(DATA LISTING)
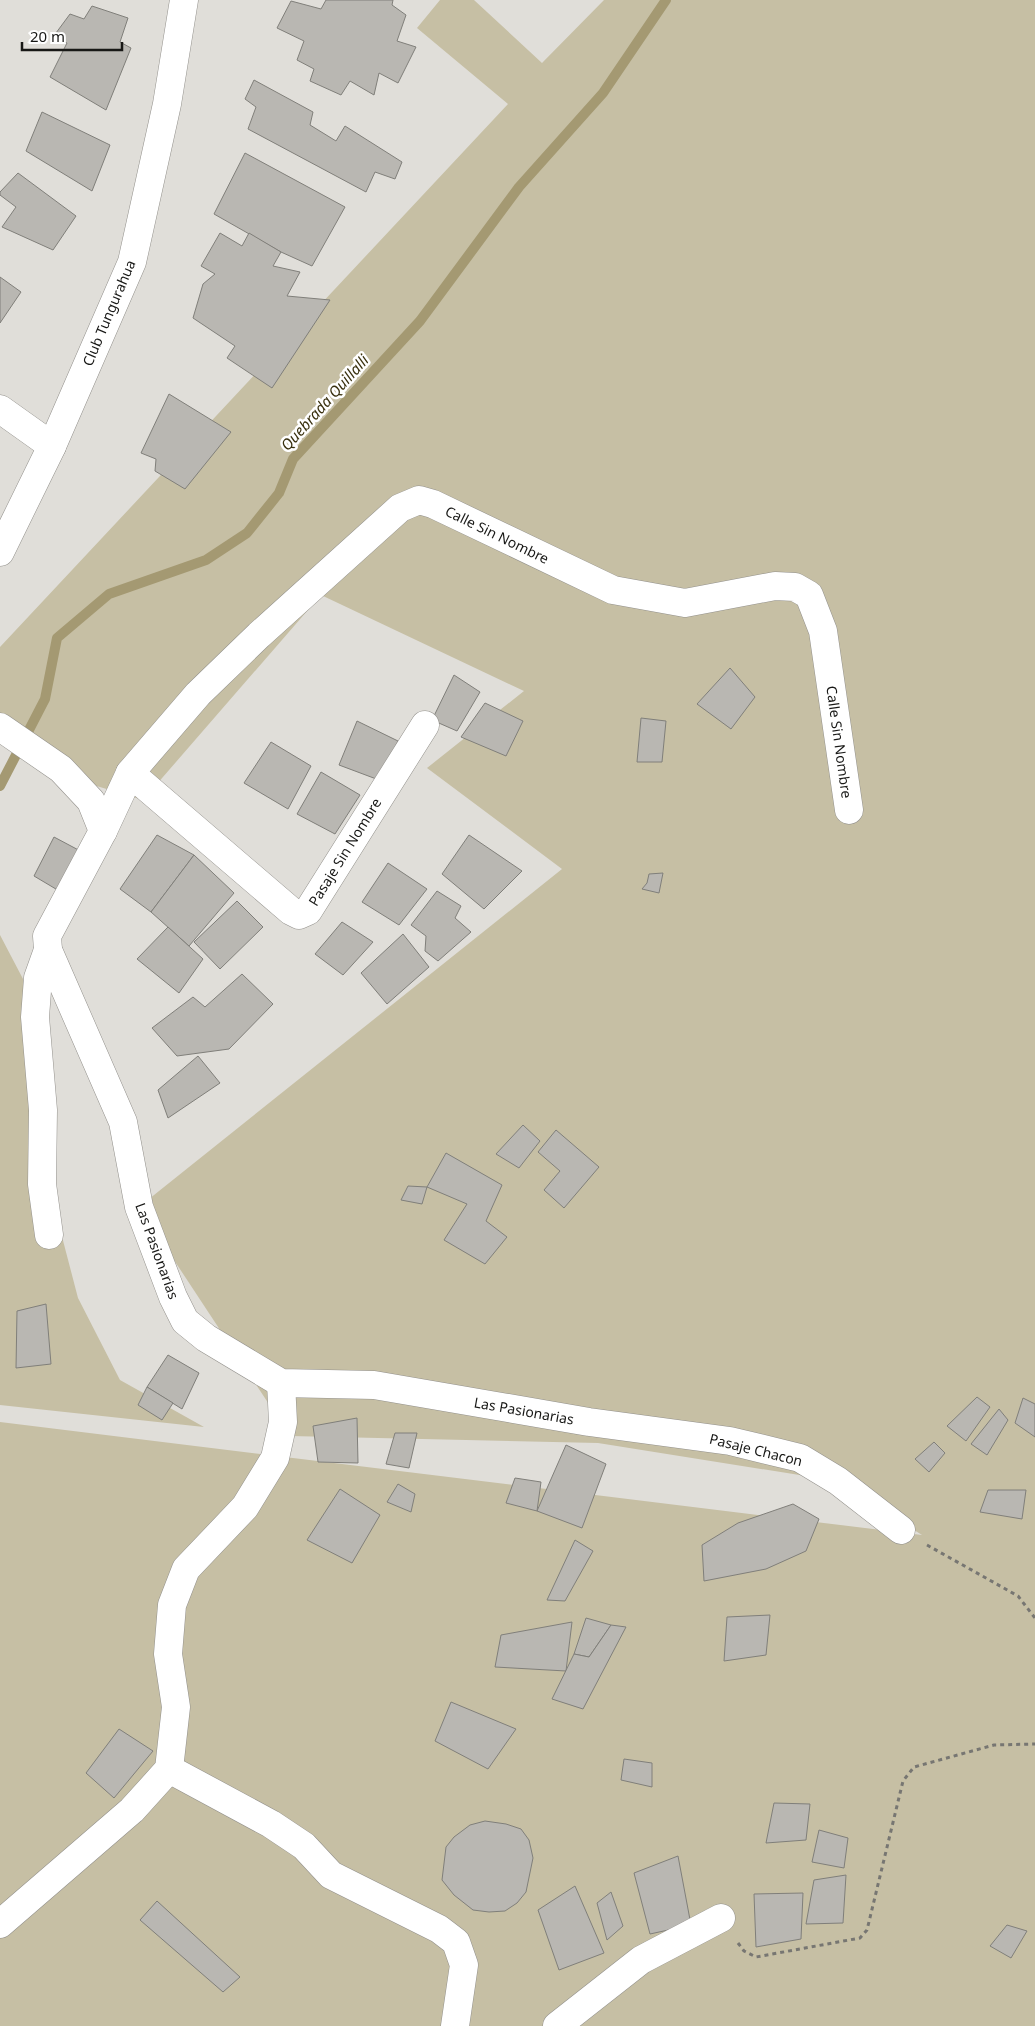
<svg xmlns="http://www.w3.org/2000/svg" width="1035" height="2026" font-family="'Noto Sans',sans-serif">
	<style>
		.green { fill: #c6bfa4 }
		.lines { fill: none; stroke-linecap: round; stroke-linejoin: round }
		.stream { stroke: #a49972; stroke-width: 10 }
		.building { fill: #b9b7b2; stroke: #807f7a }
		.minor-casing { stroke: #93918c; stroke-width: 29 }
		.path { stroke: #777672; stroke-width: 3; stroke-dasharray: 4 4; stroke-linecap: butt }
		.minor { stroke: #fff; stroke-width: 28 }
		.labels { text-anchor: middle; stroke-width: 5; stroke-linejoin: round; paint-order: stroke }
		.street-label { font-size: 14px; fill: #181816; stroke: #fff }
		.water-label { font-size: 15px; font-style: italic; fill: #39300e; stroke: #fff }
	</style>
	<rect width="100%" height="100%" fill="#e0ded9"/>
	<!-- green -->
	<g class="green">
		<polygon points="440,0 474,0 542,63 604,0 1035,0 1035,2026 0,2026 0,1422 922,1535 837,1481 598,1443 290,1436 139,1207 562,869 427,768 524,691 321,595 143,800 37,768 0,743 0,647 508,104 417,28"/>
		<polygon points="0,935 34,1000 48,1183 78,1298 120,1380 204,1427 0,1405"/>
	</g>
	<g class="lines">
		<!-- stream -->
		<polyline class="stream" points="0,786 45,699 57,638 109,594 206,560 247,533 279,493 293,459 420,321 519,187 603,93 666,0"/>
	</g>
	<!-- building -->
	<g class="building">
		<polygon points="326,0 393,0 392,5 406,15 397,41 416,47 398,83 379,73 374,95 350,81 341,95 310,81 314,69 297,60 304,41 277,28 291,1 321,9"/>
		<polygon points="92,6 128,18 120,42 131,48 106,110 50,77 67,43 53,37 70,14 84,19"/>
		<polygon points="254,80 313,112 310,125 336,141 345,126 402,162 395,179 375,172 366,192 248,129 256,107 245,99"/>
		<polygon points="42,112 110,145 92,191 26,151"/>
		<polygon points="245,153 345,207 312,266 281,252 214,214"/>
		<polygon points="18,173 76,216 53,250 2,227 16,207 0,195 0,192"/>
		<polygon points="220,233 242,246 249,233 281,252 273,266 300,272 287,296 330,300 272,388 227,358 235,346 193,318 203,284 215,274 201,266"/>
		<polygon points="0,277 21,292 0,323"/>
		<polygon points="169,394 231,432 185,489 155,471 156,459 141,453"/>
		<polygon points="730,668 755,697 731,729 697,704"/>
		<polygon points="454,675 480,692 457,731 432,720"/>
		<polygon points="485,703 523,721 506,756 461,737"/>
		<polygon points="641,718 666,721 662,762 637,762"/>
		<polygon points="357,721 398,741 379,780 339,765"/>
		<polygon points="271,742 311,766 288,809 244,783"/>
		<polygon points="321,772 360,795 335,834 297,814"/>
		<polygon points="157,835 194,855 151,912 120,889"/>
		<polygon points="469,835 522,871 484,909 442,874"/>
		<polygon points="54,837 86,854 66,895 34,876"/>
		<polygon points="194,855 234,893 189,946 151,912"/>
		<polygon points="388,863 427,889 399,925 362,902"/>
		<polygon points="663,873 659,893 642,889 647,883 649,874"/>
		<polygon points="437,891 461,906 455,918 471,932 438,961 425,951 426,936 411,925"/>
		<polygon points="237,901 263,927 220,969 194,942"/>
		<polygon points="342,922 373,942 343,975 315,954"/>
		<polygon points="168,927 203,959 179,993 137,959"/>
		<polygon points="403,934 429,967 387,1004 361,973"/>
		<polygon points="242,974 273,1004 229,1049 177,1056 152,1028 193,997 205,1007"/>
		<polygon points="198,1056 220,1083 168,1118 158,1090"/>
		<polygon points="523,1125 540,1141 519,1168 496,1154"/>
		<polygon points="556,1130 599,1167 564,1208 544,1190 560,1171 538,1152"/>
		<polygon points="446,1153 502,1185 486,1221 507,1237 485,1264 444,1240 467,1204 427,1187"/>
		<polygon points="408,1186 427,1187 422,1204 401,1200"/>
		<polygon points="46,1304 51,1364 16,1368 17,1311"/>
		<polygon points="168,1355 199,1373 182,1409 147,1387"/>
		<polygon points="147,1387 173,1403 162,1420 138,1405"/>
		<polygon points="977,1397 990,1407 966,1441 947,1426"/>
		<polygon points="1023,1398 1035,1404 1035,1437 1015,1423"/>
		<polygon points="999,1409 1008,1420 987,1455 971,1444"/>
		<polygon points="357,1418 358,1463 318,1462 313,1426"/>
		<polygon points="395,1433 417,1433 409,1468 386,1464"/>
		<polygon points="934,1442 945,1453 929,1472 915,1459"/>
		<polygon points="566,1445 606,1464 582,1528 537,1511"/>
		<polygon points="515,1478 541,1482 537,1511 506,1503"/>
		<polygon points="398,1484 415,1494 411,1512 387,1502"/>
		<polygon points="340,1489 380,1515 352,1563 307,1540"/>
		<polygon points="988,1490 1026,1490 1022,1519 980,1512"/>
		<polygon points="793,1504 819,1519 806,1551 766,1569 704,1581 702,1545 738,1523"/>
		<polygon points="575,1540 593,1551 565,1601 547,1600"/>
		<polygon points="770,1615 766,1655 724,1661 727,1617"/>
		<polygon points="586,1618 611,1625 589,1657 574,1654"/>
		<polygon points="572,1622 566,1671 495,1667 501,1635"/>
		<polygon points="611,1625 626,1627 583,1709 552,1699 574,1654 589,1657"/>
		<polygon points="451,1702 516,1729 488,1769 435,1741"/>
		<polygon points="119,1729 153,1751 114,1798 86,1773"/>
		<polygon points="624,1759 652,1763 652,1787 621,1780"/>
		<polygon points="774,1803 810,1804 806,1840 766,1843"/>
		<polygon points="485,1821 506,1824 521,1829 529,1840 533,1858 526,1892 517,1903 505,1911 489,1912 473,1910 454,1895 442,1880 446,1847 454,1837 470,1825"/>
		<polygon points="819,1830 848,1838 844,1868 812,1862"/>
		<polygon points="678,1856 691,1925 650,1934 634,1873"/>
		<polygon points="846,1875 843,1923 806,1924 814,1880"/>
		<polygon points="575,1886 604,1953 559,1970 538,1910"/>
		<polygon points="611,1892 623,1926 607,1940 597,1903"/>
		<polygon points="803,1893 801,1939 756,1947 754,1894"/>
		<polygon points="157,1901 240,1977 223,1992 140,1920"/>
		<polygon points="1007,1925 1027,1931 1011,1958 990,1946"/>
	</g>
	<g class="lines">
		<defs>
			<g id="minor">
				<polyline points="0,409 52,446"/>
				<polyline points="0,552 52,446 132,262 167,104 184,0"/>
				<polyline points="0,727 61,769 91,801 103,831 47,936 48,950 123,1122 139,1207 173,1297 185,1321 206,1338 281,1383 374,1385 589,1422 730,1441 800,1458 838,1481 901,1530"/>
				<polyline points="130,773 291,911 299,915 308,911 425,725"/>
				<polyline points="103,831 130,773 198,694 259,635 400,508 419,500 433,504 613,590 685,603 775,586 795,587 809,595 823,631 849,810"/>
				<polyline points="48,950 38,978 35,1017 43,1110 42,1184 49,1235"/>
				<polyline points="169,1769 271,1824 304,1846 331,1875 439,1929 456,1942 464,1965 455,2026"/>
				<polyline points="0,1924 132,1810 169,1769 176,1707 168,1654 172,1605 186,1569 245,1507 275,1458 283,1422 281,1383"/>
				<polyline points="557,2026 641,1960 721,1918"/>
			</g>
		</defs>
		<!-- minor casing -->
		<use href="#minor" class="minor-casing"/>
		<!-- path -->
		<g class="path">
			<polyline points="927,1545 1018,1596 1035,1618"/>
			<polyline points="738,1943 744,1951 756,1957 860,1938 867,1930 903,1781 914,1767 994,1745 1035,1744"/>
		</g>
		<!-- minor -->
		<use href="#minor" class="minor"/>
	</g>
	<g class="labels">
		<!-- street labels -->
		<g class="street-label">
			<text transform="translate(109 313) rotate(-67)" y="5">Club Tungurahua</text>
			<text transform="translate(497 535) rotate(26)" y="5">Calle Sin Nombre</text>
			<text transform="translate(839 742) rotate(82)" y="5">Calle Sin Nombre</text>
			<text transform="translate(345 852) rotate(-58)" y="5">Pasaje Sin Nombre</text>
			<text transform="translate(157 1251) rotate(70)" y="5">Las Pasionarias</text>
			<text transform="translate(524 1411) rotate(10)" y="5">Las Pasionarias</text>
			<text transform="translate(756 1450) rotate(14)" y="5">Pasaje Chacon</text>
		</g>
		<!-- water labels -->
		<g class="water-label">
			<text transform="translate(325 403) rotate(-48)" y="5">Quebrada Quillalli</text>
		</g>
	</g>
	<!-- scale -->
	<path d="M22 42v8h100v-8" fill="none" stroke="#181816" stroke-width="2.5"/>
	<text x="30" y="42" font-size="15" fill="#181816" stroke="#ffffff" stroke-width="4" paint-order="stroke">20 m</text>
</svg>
(End DATA LISTING)
(DATA LISTING)
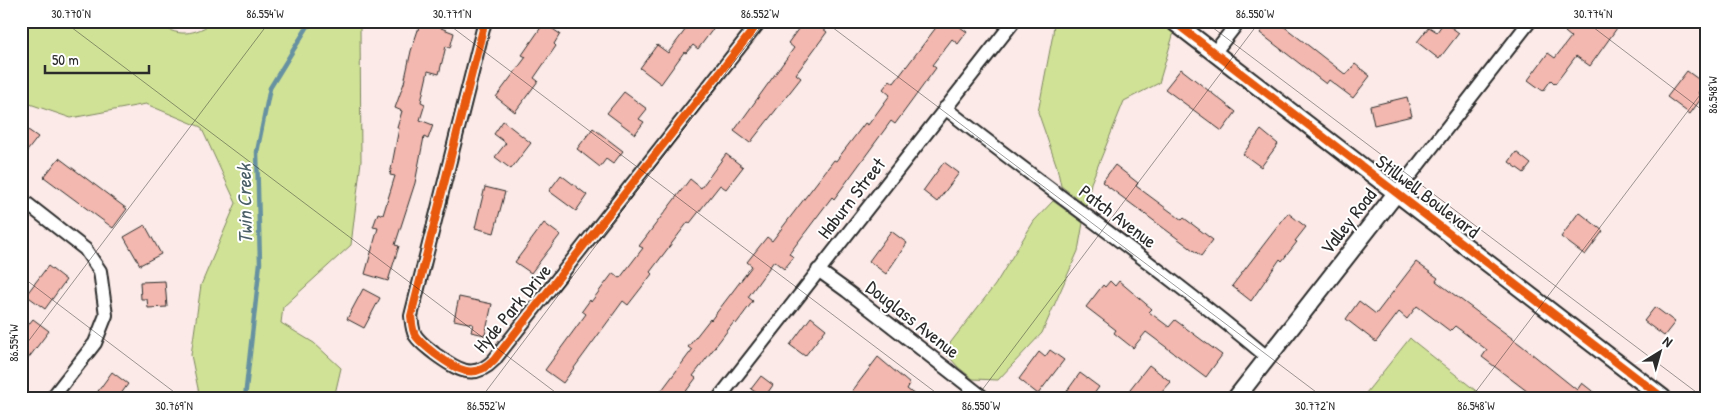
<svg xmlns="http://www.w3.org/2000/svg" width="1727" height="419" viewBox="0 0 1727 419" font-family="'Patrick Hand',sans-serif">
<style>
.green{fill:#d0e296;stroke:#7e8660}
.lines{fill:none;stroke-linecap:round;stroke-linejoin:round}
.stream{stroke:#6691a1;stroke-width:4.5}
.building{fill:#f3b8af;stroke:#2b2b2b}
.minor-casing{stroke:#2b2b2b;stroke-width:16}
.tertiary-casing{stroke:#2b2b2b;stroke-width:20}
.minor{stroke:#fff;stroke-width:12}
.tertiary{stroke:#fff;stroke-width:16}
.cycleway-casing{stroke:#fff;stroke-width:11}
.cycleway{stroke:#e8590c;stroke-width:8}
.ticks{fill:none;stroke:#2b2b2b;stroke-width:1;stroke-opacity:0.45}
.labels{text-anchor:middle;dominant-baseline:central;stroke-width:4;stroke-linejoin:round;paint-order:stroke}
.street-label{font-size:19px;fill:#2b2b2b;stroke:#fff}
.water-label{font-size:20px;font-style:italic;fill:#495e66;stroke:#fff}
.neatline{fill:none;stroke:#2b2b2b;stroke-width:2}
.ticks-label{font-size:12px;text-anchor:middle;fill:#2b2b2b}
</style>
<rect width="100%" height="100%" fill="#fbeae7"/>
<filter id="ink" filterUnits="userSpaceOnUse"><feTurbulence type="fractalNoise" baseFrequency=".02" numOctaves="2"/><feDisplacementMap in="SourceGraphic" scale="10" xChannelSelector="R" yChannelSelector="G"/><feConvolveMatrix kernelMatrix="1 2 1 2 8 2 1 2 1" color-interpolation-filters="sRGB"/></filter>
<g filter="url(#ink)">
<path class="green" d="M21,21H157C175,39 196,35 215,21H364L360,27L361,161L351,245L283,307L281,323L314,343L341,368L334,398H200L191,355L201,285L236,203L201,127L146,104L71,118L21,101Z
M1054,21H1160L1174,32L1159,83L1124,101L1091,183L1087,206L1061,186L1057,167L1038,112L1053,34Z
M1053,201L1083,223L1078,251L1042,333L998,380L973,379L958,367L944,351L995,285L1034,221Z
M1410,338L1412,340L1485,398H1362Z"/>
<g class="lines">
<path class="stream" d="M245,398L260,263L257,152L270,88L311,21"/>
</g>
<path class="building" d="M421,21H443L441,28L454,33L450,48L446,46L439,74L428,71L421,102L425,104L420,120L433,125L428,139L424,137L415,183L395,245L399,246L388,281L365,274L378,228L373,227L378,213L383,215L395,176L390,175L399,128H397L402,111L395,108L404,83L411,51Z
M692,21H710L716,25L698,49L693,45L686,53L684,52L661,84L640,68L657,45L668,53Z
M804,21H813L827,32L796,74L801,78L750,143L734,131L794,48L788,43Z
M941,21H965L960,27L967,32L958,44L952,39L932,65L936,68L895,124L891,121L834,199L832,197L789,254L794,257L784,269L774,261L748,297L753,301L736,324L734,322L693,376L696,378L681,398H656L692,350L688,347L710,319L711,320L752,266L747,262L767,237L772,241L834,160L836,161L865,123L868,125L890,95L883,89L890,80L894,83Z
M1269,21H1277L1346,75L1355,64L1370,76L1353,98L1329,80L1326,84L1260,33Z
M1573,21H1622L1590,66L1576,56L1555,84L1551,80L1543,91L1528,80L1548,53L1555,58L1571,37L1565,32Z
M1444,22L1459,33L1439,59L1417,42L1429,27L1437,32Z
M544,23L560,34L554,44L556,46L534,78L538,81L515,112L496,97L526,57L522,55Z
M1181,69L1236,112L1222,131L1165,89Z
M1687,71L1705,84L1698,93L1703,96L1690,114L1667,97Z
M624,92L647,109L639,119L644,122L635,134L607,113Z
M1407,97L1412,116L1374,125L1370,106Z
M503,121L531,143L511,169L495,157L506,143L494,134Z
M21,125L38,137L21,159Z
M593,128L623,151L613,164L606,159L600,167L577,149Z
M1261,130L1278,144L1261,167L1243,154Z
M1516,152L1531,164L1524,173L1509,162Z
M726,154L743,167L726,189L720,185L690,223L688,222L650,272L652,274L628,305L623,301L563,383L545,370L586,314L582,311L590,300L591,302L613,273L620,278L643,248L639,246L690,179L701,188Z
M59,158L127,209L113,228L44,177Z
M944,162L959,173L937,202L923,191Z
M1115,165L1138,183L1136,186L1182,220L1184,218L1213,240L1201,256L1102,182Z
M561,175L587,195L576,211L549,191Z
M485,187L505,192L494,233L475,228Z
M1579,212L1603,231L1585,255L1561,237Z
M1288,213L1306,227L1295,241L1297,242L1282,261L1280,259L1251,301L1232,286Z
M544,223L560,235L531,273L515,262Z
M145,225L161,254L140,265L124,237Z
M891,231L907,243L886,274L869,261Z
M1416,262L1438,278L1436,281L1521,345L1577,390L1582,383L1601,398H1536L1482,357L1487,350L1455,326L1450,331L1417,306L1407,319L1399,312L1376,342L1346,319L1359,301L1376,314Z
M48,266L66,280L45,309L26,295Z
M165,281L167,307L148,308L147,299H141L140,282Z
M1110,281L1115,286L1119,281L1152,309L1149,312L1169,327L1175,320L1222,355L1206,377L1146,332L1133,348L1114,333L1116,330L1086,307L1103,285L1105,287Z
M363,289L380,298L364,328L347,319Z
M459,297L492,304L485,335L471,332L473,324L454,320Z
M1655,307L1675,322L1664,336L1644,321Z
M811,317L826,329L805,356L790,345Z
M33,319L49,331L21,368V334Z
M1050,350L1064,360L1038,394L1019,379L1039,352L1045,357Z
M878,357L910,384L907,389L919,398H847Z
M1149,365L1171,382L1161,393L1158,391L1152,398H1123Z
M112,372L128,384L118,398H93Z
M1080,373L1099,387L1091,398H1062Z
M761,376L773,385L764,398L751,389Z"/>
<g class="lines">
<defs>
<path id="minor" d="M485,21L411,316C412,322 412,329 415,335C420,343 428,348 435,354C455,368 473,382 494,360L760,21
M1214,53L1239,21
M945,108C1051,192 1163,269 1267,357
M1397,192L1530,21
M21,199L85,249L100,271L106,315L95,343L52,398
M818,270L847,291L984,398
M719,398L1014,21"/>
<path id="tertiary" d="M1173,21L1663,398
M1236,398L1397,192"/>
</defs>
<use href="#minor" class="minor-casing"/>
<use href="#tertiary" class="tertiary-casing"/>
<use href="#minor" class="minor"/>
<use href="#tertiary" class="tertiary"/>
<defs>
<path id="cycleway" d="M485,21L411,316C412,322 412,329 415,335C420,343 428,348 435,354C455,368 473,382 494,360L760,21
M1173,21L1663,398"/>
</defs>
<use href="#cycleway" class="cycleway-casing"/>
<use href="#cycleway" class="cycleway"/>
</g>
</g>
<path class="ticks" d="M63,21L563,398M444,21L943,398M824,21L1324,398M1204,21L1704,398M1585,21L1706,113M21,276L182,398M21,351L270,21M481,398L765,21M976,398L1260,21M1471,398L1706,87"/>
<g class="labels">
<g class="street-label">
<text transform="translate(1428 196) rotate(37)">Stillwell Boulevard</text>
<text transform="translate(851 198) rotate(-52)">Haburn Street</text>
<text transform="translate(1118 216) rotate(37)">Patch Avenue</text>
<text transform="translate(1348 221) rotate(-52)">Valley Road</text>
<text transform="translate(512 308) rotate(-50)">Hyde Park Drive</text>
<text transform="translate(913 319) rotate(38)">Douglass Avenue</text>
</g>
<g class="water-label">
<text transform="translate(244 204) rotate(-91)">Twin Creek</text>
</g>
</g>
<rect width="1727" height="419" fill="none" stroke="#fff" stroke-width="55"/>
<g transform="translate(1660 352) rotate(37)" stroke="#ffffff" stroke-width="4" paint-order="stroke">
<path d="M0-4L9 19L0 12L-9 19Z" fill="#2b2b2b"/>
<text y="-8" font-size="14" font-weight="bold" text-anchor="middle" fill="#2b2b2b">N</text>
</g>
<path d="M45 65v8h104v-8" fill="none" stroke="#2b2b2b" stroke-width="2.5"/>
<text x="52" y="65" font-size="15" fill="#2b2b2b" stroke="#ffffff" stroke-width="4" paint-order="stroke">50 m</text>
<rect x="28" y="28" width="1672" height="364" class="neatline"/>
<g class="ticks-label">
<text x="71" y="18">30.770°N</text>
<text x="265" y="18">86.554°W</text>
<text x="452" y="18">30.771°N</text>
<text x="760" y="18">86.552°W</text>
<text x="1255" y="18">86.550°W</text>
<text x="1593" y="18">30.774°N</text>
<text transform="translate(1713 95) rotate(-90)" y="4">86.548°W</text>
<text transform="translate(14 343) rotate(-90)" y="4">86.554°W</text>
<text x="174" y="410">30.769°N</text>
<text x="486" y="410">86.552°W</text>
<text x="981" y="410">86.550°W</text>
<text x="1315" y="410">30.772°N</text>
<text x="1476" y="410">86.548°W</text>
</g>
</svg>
(End DATA LISTING)
**REQUIRED WORK**
Scan the entries above and show each line that contains the word "filter".

**ANSWER BELOW**
<filter id="ink" filterUnits="userSpaceOnUse"><feTurbulence type="fractalNoise" baseFrequency=".02" numOctaves="2"/><feDisplacementMap in="SourceGraphic" scale="10" xChannelSelector="R" yChannelSelector="G"/><feConvolveMatrix kernelMatrix="1 2 1 2 8 2 1 2 1" color-interpolation-filters="sRGB"/></filter>
<g filter="url(#ink)">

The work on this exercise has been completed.